# Text extracted page by page
+---+

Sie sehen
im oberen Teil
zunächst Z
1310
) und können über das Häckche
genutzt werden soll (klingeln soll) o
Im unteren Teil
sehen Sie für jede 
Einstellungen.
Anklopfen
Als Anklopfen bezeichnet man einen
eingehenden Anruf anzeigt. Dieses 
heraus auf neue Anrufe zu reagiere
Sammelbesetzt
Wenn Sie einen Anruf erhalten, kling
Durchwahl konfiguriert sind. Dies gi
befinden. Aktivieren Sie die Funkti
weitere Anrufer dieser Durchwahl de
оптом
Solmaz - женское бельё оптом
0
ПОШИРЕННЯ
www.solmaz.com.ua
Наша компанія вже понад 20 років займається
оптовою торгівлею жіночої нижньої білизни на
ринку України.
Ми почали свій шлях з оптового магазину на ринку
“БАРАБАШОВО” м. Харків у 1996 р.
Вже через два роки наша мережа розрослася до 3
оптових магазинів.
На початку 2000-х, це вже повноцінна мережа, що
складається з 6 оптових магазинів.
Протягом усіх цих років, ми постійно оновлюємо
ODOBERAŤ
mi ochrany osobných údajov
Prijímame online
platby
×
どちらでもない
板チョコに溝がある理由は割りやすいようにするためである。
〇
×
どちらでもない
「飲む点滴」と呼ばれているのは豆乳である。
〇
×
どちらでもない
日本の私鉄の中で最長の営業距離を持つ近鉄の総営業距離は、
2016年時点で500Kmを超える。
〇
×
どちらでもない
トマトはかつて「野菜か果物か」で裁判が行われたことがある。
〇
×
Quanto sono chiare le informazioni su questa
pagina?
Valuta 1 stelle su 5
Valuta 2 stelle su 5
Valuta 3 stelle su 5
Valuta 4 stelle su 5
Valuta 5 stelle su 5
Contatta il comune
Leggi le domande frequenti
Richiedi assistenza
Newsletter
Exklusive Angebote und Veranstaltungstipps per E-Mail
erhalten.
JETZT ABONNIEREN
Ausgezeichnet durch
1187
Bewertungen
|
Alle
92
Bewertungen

+---+

# WHAT YOU WILL DO
Please rewrite the listing above with every "Bewertungen" renamed to "Rezensionen", leaving all else unchanged.

# THE COMPLETED TASK
Sie sehen
im oberen Teil
zunächst Z
1310
) und können über das Häckche
genutzt werden soll (klingeln soll) o
Im unteren Teil
sehen Sie für jede 
Einstellungen.
Anklopfen
Als Anklopfen bezeichnet man einen
eingehenden Anruf anzeigt. Dieses 
heraus auf neue Anrufe zu reagiere
Sammelbesetzt
Wenn Sie einen Anruf erhalten, kling
Durchwahl konfiguriert sind. Dies gi
befinden. Aktivieren Sie die Funkti
weitere Anrufer dieser Durchwahl de
оптом
Solmaz - женское бельё оптом
0
ПОШИРЕННЯ
www.solmaz.com.ua
Наша компанія вже понад 20 років займається
оптовою торгівлею жіночої нижньої білизни на
ринку України.
Ми почали свій шлях з оптового магазину на ринку
“БАРАБАШОВО” м. Харків у 1996 р.
Вже через два роки наша мережа розрослася до 3
оптових магазинів.
На початку 2000-х, це вже повноцінна мережа, що
складається з 6 оптових магазинів.
Протягом усіх цих років, ми постійно оновлюємо
ODOBERAŤ
mi ochrany osobných údajov
Prijímame online
platby
×
どちらでもない
板チョコに溝がある理由は割りやすいようにするためである。
〇
×
どちらでもない
「飲む点滴」と呼ばれているのは豆乳である。
〇
×
どちらでもない
日本の私鉄の中で最長の営業距離を持つ近鉄の総営業距離は、
2016年時点で500Kmを超える。
〇
×
どちらでもない
トマトはかつて「野菜か果物か」で裁判が行われたことがある。
〇
×
Quanto sono chiare le informazioni su questa
pagina?
Valuta 1 stelle su 5
Valuta 2 stelle su 5
Valuta 3 stelle su 5
Valuta 4 stelle su 5
Valuta 5 stelle su 5
Contatta il comune
Leggi le domande frequenti
Richiedi assistenza
Newsletter
Exklusive Angebote und Veranstaltungstipps per E-Mail
erhalten.
JETZT ABONNIEREN
Ausgezeichnet durch
1187
Rezensionen
|
Alle
92
Rezensionen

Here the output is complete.